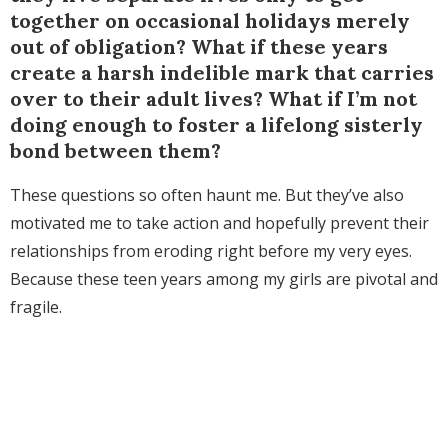
together on occasional holidays merely
out of obligation? What if these years
create a harsh indelible mark that carries
over to their adult lives? What if I’m not
doing enough to foster a lifelong sisterly
bond between them?
These questions so often haunt me. But they’ve also
motivated me to take action and hopefully prevent their
relationships from eroding right before my very eyes.
Because these teen years among my girls are pivotal and
fragile.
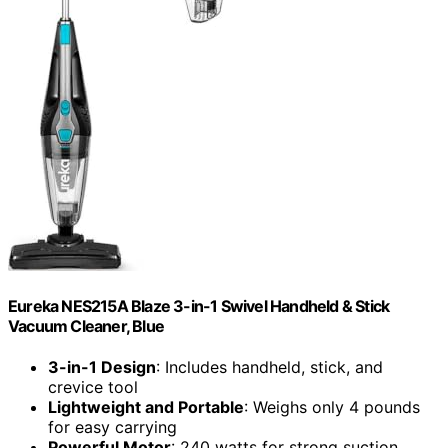
Eureka NES215A Blaze 3-in-1 Swivel Handheld & Stick
Vacuum Cleaner, Blue
3-in-1 Design
: Includes handheld, stick, and
crevice tool
Lightweight and Portable
: Weighs only 4 pounds
for easy carrying
Powerful Motor
: 240 watts for strong suction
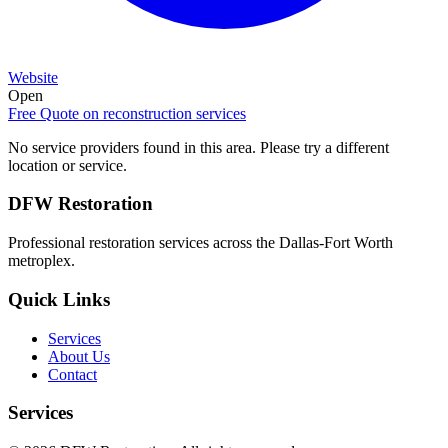
Website
Open
Free Quote on
reconstruction services
No service providers found in this area. Please try a different
location or service.
DFW Restoration
Professional restoration services across the Dallas-Fort Worth
metroplex.
Quick Links
Services
About Us
Contact
Services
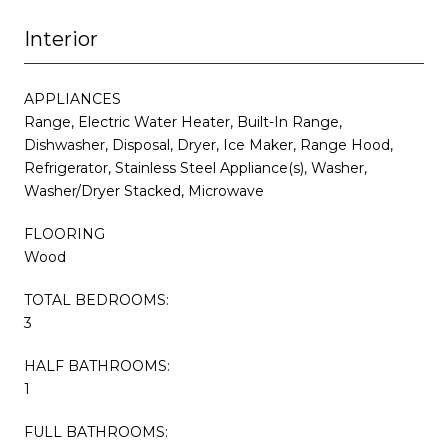
Interior
APPLIANCES
Range, Electric Water Heater, Built-In Range,
Dishwasher, Disposal, Dryer, Ice Maker, Range Hood,
Refrigerator, Stainless Steel Appliance(s), Washer,
Washer/Dryer Stacked, Microwave
FLOORING
Wood
TOTAL BEDROOMS:
3
HALF BATHROOMS:
1
FULL BATHROOMS:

####################

Task instructions —
Write out every line of text read from all of the records as one numbered list, skipping any blank lines. Leave the pictures out.

Task result —
1. together on occasional holidays merely
2. out of obligation? What if these years
3. create a harsh indelible mark that carries
4. over to their adult lives? What if I’m not
5. doing enough to foster a lifelong sisterly
6. bond between them?
7. These questions so often haunt me. But they’ve also
8. motivated me to take action and hopefully prevent their
9. relationships from eroding right before my very eyes.
10. Because these teen years among my girls are pivotal and
11. fragile.
12. Eureka NES215A Blaze 3-in-1 Swivel Handheld & Stick
13. Vacuum Cleaner, Blue
14. 3-in-1 Design
15. : Includes handheld, stick, and
16. crevice tool
17. Lightweight and Portable
18. : Weighs only 4 pounds
19. for easy carrying
20. Powerful Motor
21. : 240 watts for strong suction
22. Website
23. Open
24. Free Quote on
25. reconstruction services
26. No service providers found in this area. Please try a different
27. location or service.
28. DFW Restoration
29. Professional restoration services across the Dallas-Fort Worth
30. metroplex.
31. Quick Links
32. Services
33. About Us
34. Contact
35. Services
36. Interior
37. APPLIANCES
38. Range, Electric Water Heater, Built-In Range,
39. Dishwasher, Disposal, Dryer, Ice Maker, Range Hood,
40. Refrigerator, Stainless Steel Appliance(s), Washer,
41. Washer/Dryer Stacked, Microwave
42. FLOORING
43. Wood
44. TOTAL BEDROOMS:
45. 3
46. HALF BATHROOMS:
47. 1
48. FULL BATHROOMS:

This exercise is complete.